In this Semantic-Text Similarity detections, another performance analysis parameter in assessing the efficiency of proposed-framework is execution time analysis. The Execution time for various file sizes has been considered were been fetched through our framework. The execution time of different file-sizes within our framework is represented in the Table These values were plotted in graph. This graphical-representation of execution time variation for different file-sizes is determined. This is depicted in the above Fig. 12. The Fig. 12 illustrates the variation of execution time increases with respect to File sizes within our system. But the execution time of this Semantic-text similarity detection were executed or performed in few seconds itself. Hence this depicted the efficient performance of system.

Fig. 12
figure 12

Execution time performance analysis

The above table represents the representation of execution time values in detecting the Semantic-Text similarity scores by using our proposed-framework relying quora-dataset. The File Size taken for this similarity detection were 5 Kb, 10 kb, 15 Kb and 20 Kb.
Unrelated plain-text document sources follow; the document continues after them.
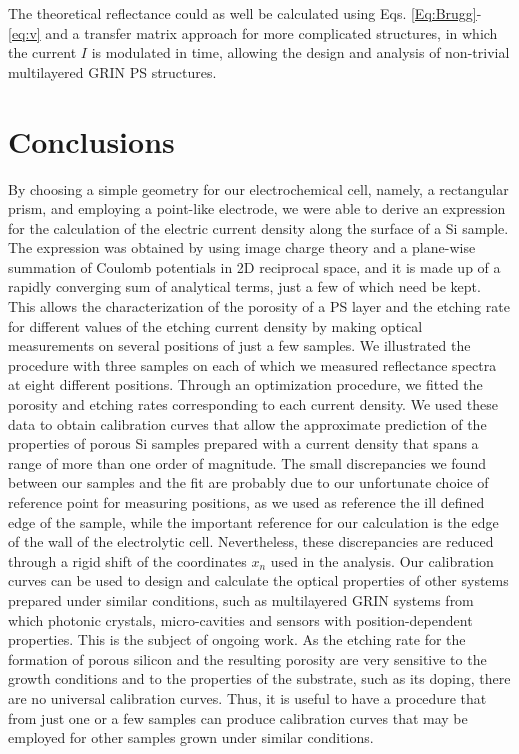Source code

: \documentclass[review,sort&compress]{cas-sc}
\begin{document}
The theoretical reflectance could as well be calculated using Eqs.
\eqref{Eq:Brugg}-\eqref{eq:v} and a transfer matrix approach for more
complicated structures, in which the
current $I$ is modulated in time, allowing the design and analysis of
non-trivial multilayered GRIN PS structures.


\section{Conclusions}
\label{sec:conclusions}
By choosing a simple geometry for our electrochemical cell, namely, a
rectangular prism, and employing a point-like electrode, we were able
to derive an expression for the calculation of the electric current
density along the surface of a Si sample. The expression was obtained
by using image charge theory and a plane-wise summation of Coulomb
potentials in 2D reciprocal space, and it is made up of
a rapidly converging sum of analytical terms, just a few of which
need be kept. This allows the characterization
of the porosity of a PS layer and the etching
rate for different values of the etching current density by making
optical measurements on several positions of just a
few samples. We illustrated the procedure with three samples on each of which we
measured reflectance spectra at eight different positions.
Through an optimization procedure, we fitted the porosity and etching
rates corresponding to each current density. We used these data to
obtain calibration curves that allow the approximate prediction of the
properties of porous Si samples prepared with a current density that
spans a range of more than one order of magnitude. The
small discrepancies we found between our samples and the fit
are probably due to our unfortunate choice of reference point for
measuring positions, as we used as reference the ill defined edge of
the sample, while the important reference for our calculation is the
edge of the wall of the electrolytic cell. Nevertheless, these
discrepancies are reduced through a rigid shift of the coordinates
$x_n$ used in the analysis. Our calibration curves can be used to
design and calculate the optical
properties of other systems prepared under similar conditions, such as
multilayered GRIN systems from which photonic crystals, micro-cavities
and sensors with position-dependent properties. This is the subject of
ongoing work. As the etching rate for the formation of porous silicon
and the resulting porosity are very sensitive to the growth conditions
and to the properties of the substrate, such as its doping,
there are no universal calibration curves. Thus, it is useful to have
a procedure that from just one or a few samples can produce calibration curves
that may be employed for other samples grown under similar conditions.
\end{document}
The Similarity detection for Semantic-Text, in how many seconds this is determined for these above mentioned various file sizes is represented in the Table 10. The execution time for those sizes are 1, 23 s, 2.5 s, 3.15 s, and 4.56 s as such taken by executing proposed-model algorithms. From the Table 10 , it is specified that our proposed-framework determines the Text-Similarity for every file size in few seconds. This in turn states the efficiency of the framework in terms of execution time performance analysis. However the major limitation of the study exhibited as increased computational time.
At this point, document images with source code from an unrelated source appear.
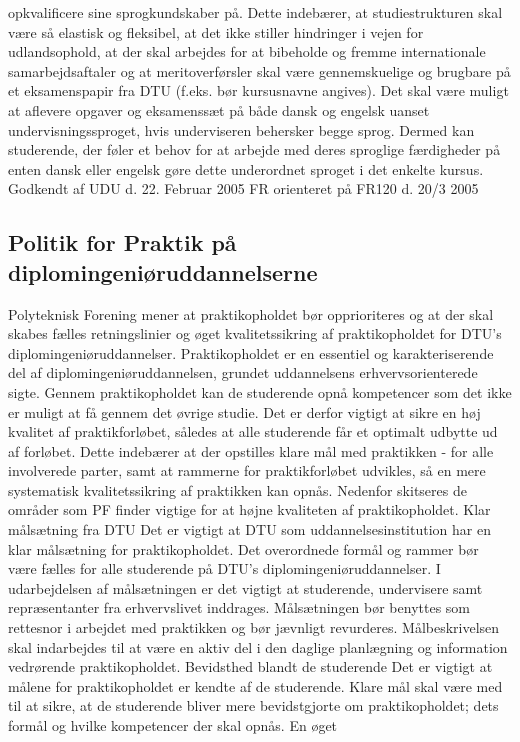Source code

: opkvalificere sine sprogkundskaber på. Dette indebærer, at studiestrukturen skal være så elastisk og fleksibel, at det
ikke stiller hindringer i vejen for udlandsophold, at der skal arbejdes for at bibeholde og fremme internationale
samarbejdsaftaler og at meritoverførsler skal være gennemskuelige og brugbare på et eksamenspapir fra DTU (f.eks.
bør kursusnavne angives).
Det skal være muligt at aflevere opgaver og eksamenssæt på både dansk og engelsk uanset undervisningssproget, hvis
underviseren behersker begge sprog. Dermed kan studerende, der føler et behov for at arbejde med deres sproglige
færdigheder på enten dansk eller engelsk gøre dette underordnet sproget i det enkelte kursus.
Godkendt af UDU d. 22. Februar 2005
FR orienteret på FR120 d. 20/3 2005
\subsection{Politik for Praktik på diplomingeniøruddannelserne}
Polyteknisk Forening mener at praktikopholdet bør opprioriteres og at der skal skabes fælles retningslinier og øget
kvalitetssikring af praktikopholdet for DTU’s diplomingeniøruddannelser.
Praktikopholdet er en essentiel og karakteriserende del af diplomingeniøruddannelsen, grundet uddannelsens
erhvervsorienterede sigte. Gennem praktikopholdet kan de studerende opnå kompetencer som det ikke er muligt at få
gennem det øvrige studie. Det er derfor vigtigt at sikre en høj kvalitet af praktikforløbet, således at alle studerende får et
optimalt udbytte ud af forløbet. Dette indebærer at der opstilles klare mål med praktikken - for alle involverede parter,
samt at rammerne for praktikforløbet udvikles, så en mere systematisk kvalitetssikring af praktikken kan opnås.
Nedenfor skitseres de områder som PF finder vigtige for at højne kvaliteten af praktikopholdet.
Klar målsætning fra DTU
Det er vigtigt at DTU som uddannelsesinstitution har en klar målsætning for praktikopholdet. Det overordnede formål
og rammer bør være fælles for alle studerende på DTU’s diplomingeniøruddannelser. I udarbejdelsen af målsætningen
er det vigtigt at studerende, undervisere samt repræsentanter fra erhvervslivet inddrages. Målsætningen bør benyttes
som rettesnor i arbejdet med praktikken og bør jævnligt revurderes. Målbeskrivelsen skal indarbejdes til at være en
aktiv del i den daglige planlægning og information vedrørende praktikopholdet.
Bevidsthed blandt de studerende
Det er vigtigt at målene for praktikopholdet er kendte af de studerende. Klare mål skal være med til at sikre, at de
studerende bliver mere bevidstgjorte om praktikopholdet; dets formål og hvilke kompetencer der skal opnås. En øget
Table 10 Performance evaluation of proposed-model (Execution-Time)

5 Conclusion

The Deep learning techniques outbreaks the baselines in text-similarity in eliminating the duplication of data in sentences, Documents wise comparisons and in question-pairs analysis. The present study implements the hybrid approach of Weighted Fine-tuned BERT extraction process with Deep Siamese networks Bi-LSTM model in quora question pair dataset. Hence in preprocessing method, special character removal and used vectorization method for the conversion of words to appropriate vector representations. The BERT extraction process, extracts the features of the sentence from question pairs. Those embedded vectors were trained by using Siamese network with Bi-LSTM model. The layers of Bi-LSTM structure does the encoding in feature-vectors. This embedded-vector were connected to input vector that traverses through multi-layer perceptron of Bi-LSTM model, with the addition of shared Weighted Fine-Tuned Weight values. The trained model outputs, with their embedded vectors predict the text-similarity of the documents or the question pairs. The study were validated among different pdf documents comparisons for text-similarity detections by using the model. The proposed-framework showed the better efficiency in determining text-similarity and the prediction score evaluation than the other existing algorithms. The model exhibited higher accuracy rate of 91% in text-similarity identifications compared with state of art approaches.